Employers typically don’t want to hire applicants who haven’t succeeded elsewhere. So they sometimes create a blanket “no-hire” rule for applicants who aren’t eligible for rehire by their former employers.
Such a policy can give you cover against possible retaliation complaints. But if you’re tempted to draft such a policy, be careful: Make sure you enforce the rule uniformly and don’t make exceptions.
Recent case: Harold Cornish had a history of suing employers.

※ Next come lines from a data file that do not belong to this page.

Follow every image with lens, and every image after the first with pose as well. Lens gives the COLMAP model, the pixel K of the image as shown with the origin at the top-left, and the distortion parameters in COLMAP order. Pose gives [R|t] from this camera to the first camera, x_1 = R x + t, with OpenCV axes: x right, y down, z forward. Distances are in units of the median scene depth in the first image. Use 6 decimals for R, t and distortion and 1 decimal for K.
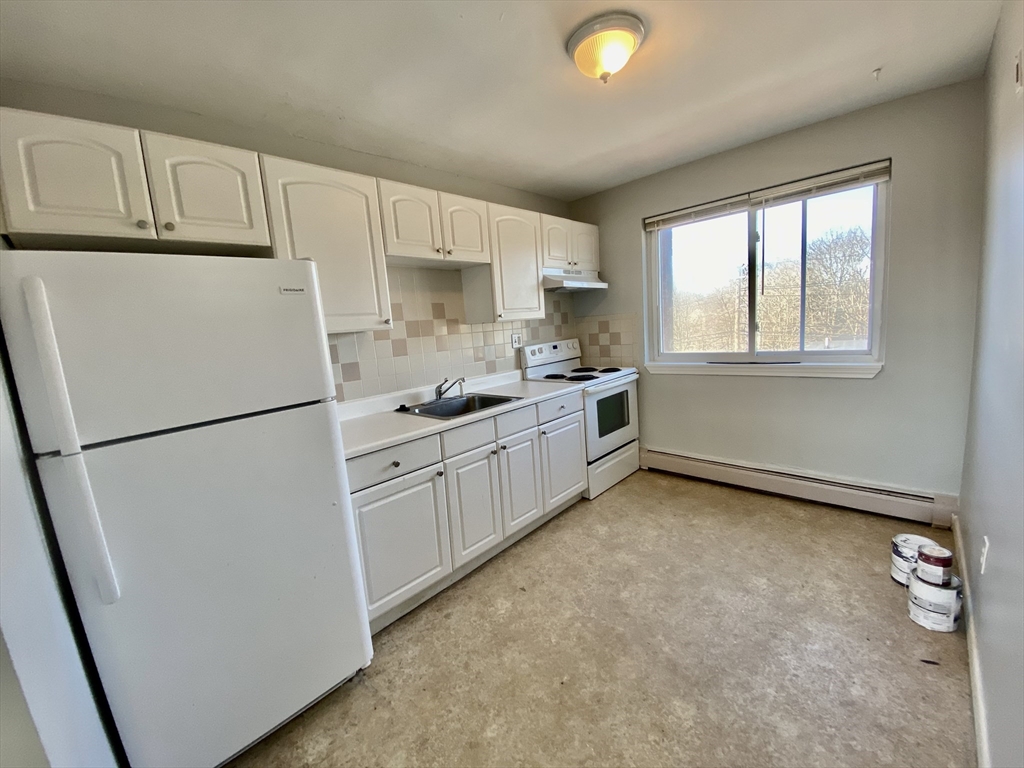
lens RADIAL K [[410.8, 0, 512.9], [0, 410.8, 387.3], [0, 0, 1]] dist [0.030075, -0.023847]
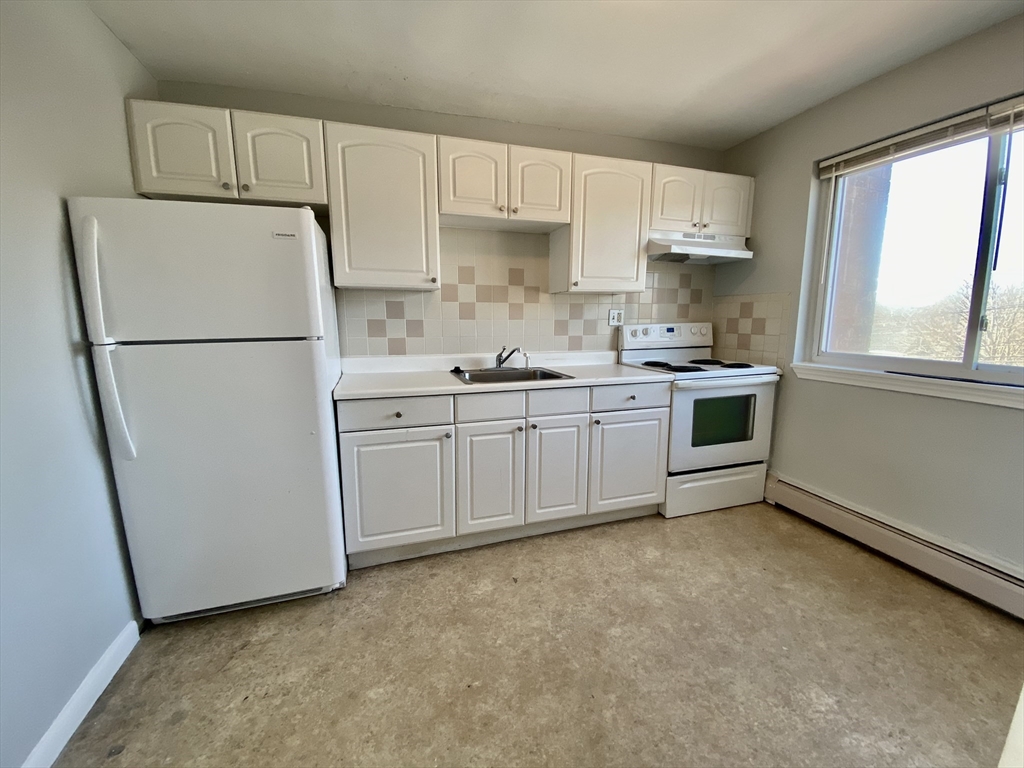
lens RADIAL K [[410.8, 0, 512.9], [0, 410.8, 387.3], [0, 0, 1]] dist [0.030075, -0.023847]
pose [[0.874741, 0.153621, -0.459597, 0.333066], [-0.138360, 0.988117, 0.066943, 0.006586], [0.464419, 0.005032, 0.885601, 0.166942]]
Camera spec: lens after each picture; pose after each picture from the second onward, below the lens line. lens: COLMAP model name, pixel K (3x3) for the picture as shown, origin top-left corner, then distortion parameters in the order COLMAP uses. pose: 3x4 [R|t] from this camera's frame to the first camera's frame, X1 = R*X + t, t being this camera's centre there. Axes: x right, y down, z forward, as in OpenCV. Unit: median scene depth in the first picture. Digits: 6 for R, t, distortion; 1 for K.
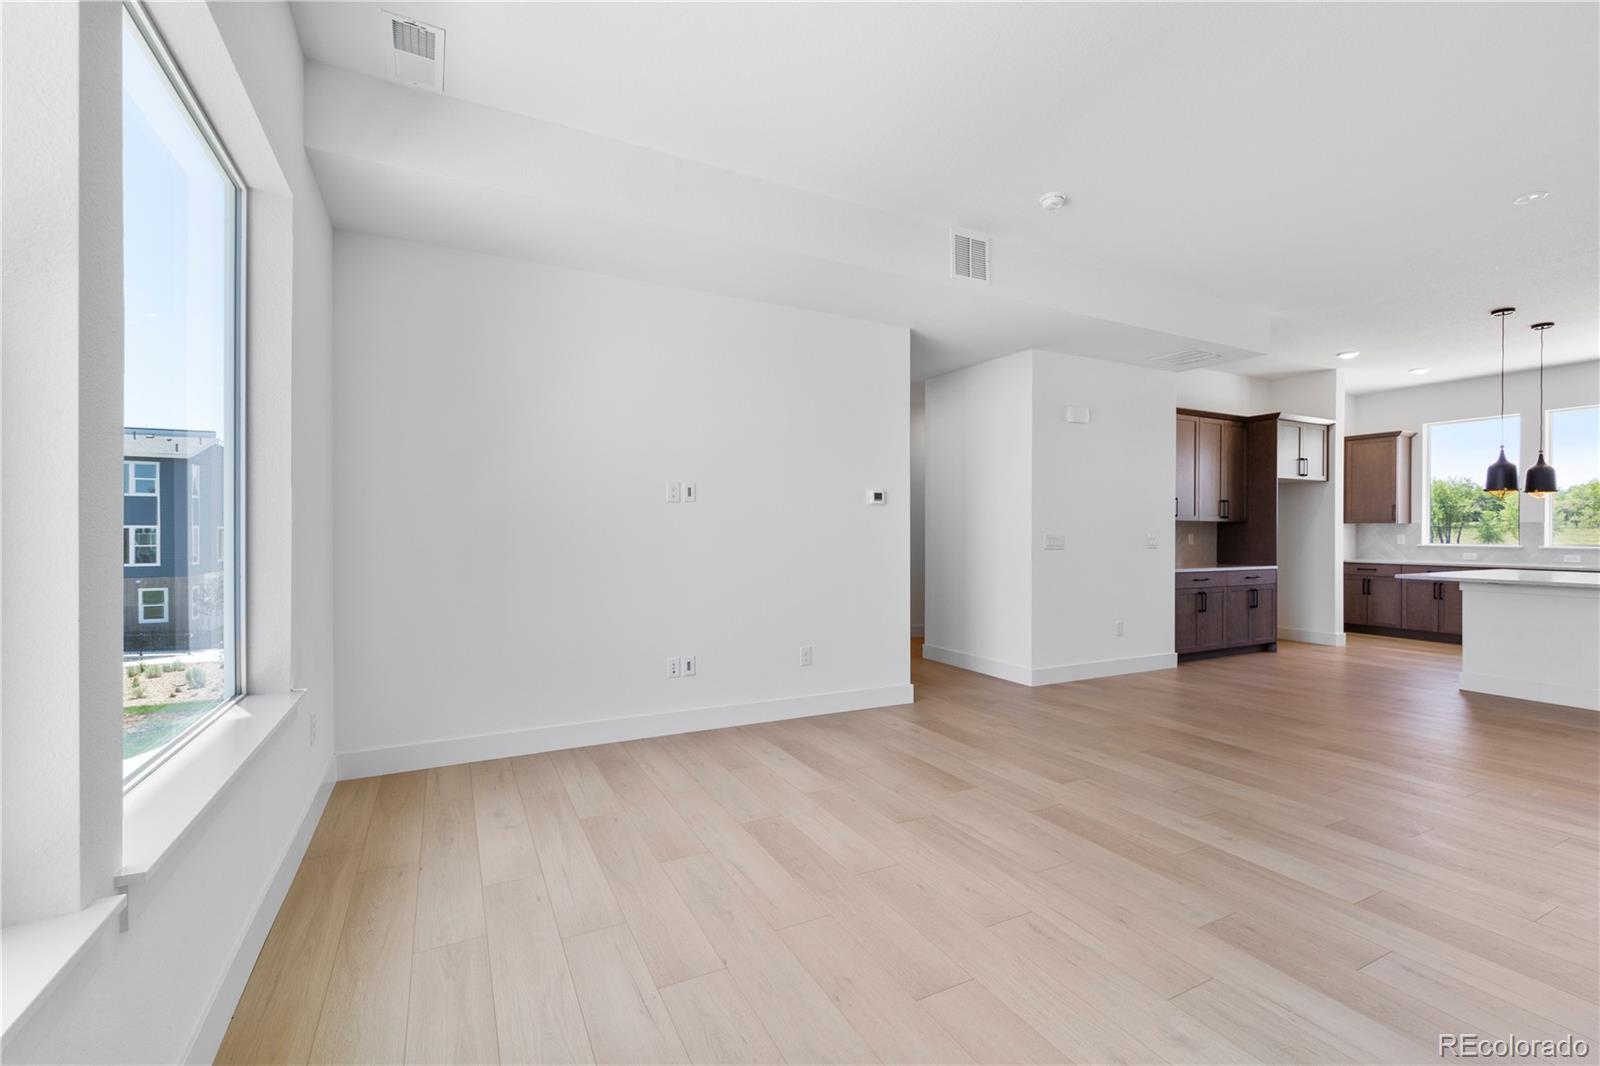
lens RADIAL K [[695.9, 0, 800.7], [0, 695.9, 531.6], [0, 0, 1]] dist [-0.000270, -0.000029]
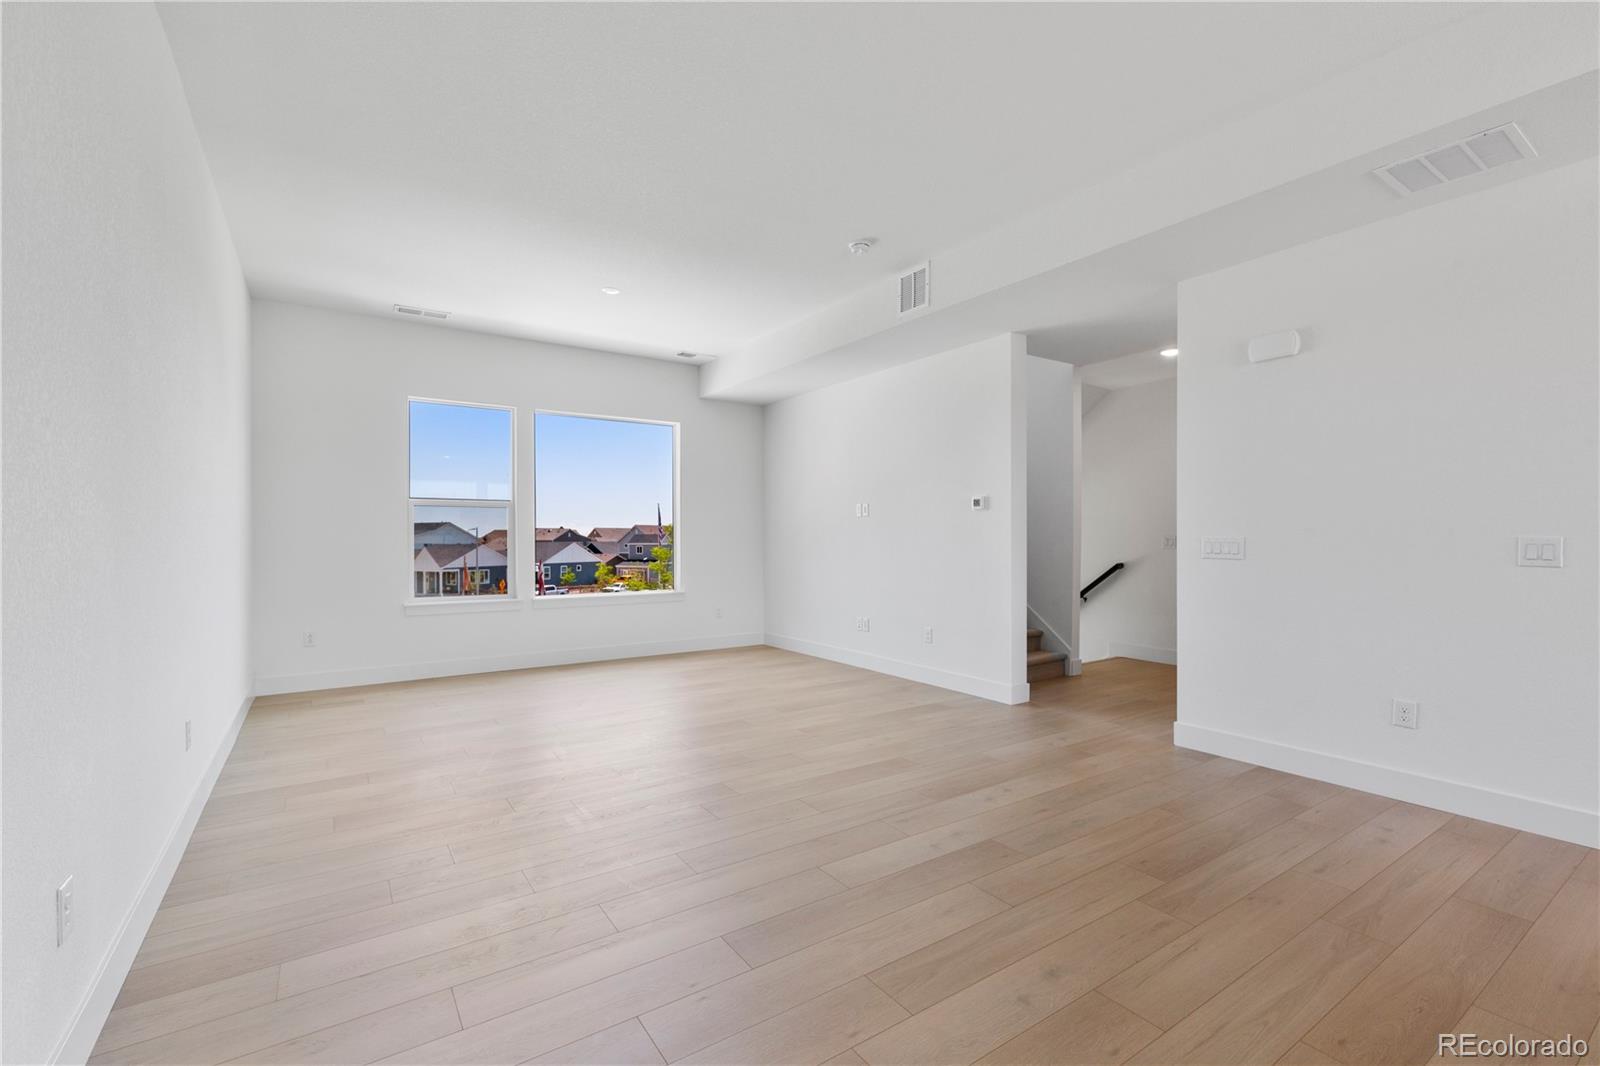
lens RADIAL K [[695.9, 0, 800.5], [0, 695.9, 539.5], [0, 0, 1]] dist [-0.000270, -0.000029]
pose [[0.120955, -0.000888, -0.992658, 1.292017], [0.001985, 0.999998, -0.000652, 0.007738], [0.992656, -0.001891, 0.120956, 0.661671]]
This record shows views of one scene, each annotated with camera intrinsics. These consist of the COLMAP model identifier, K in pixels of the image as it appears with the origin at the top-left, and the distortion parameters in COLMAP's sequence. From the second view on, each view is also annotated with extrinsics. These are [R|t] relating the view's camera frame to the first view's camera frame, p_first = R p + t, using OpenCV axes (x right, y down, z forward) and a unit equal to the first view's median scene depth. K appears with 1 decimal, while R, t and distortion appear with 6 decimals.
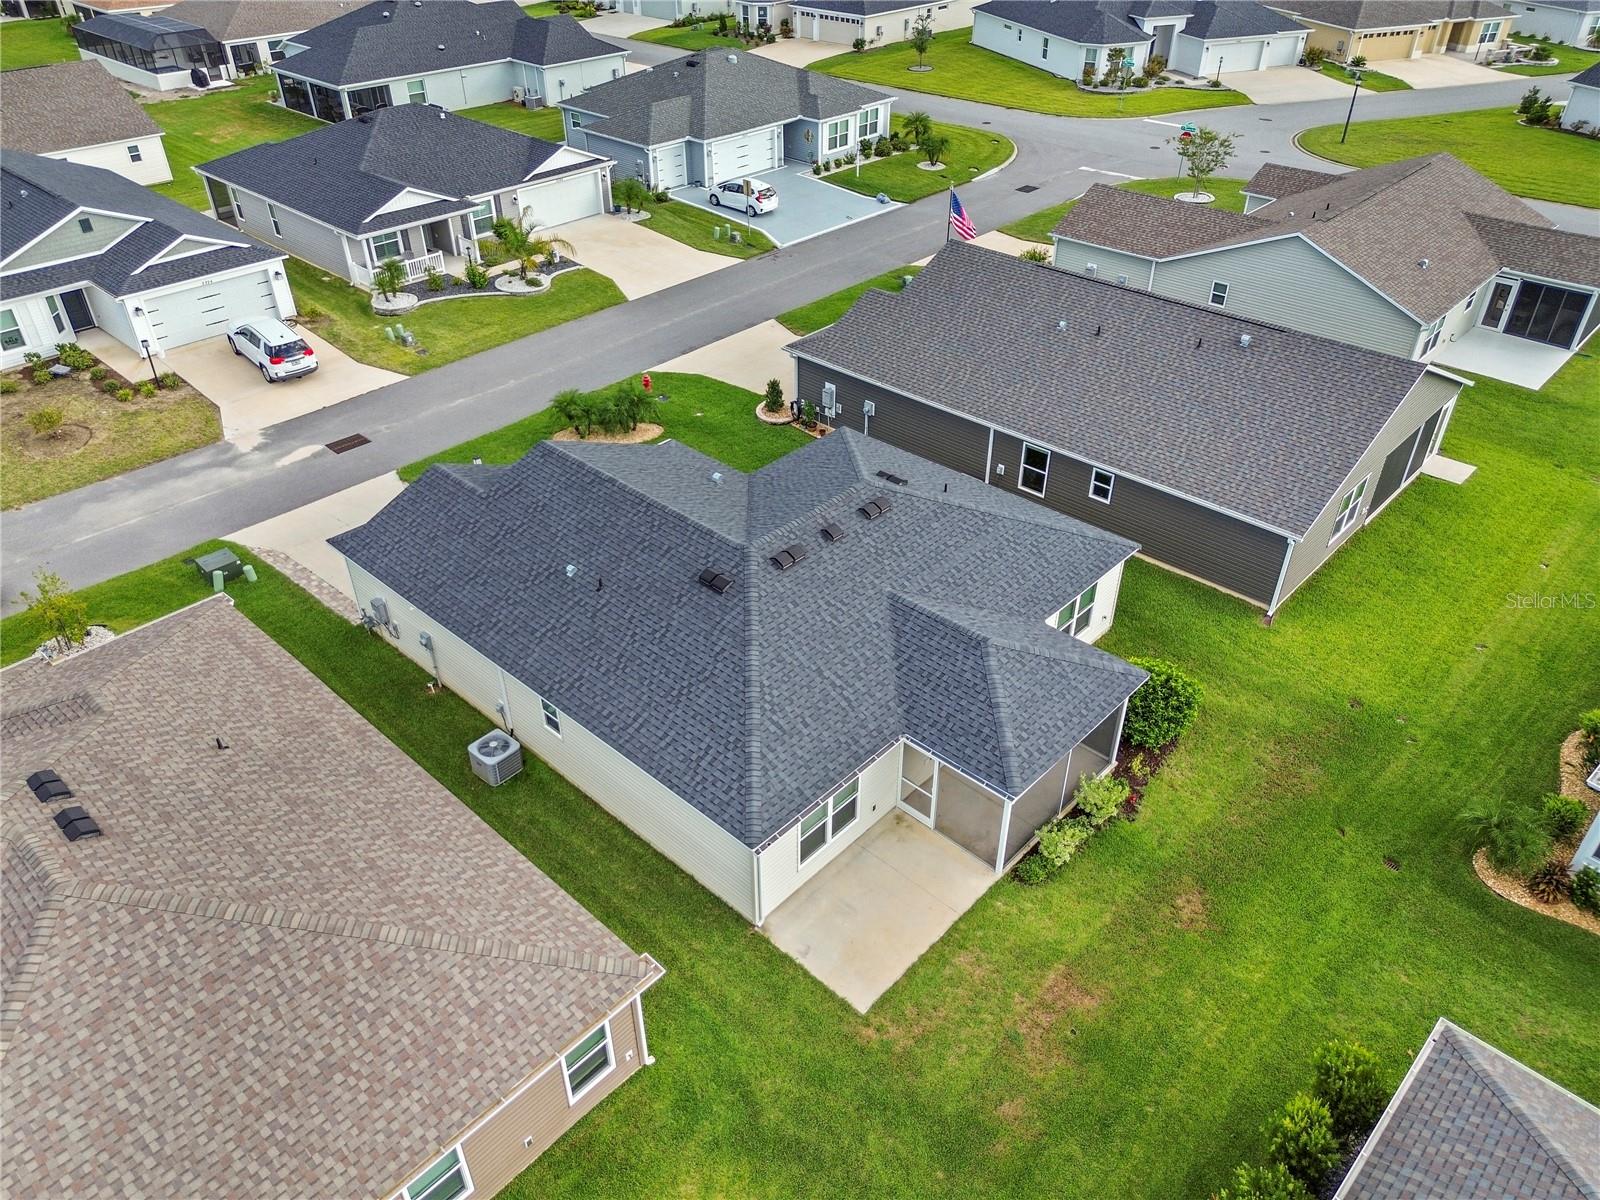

After he was fired due to alleged misconduct, his former employer put him on a “do not rehire” list.
Cornish then applied for a position with the Dallas Independent School District, which had a rule that automatically rejected any applicant who was not eligible for rehire by former employers.
When his application was rejected, Cornish sued. He claimed he had been retaliated against because of his prior lawsuit history.
The court concluded otherwise.
It said the school district had a legitimate reason not to hire Cornish—namely that he wasn’t eligible for rehire by his former employer. The school district also proved that it had refused to hire many other applicants under the same circumstances and had never made an exception. The case was dismissed. (Cornish v. Dallas Independent School District, No. 3:08-CV-1968, ND TX, 2010)
Final tips: Consult your attorney before implementing a “blacklist” policy for any category of applicants. Make sure your policy won’t have a disparate impact on a protected class.
For example, refusing to hire anyone who has been arrested may discriminate on the basis of race or ethnicity. The EEOC is currently looking at whether policies banning hiring of applicants with arrest or conviction records may disparately impact black and Hispanic applicants, given the percentage of those protected classes who have had run-ins with the law.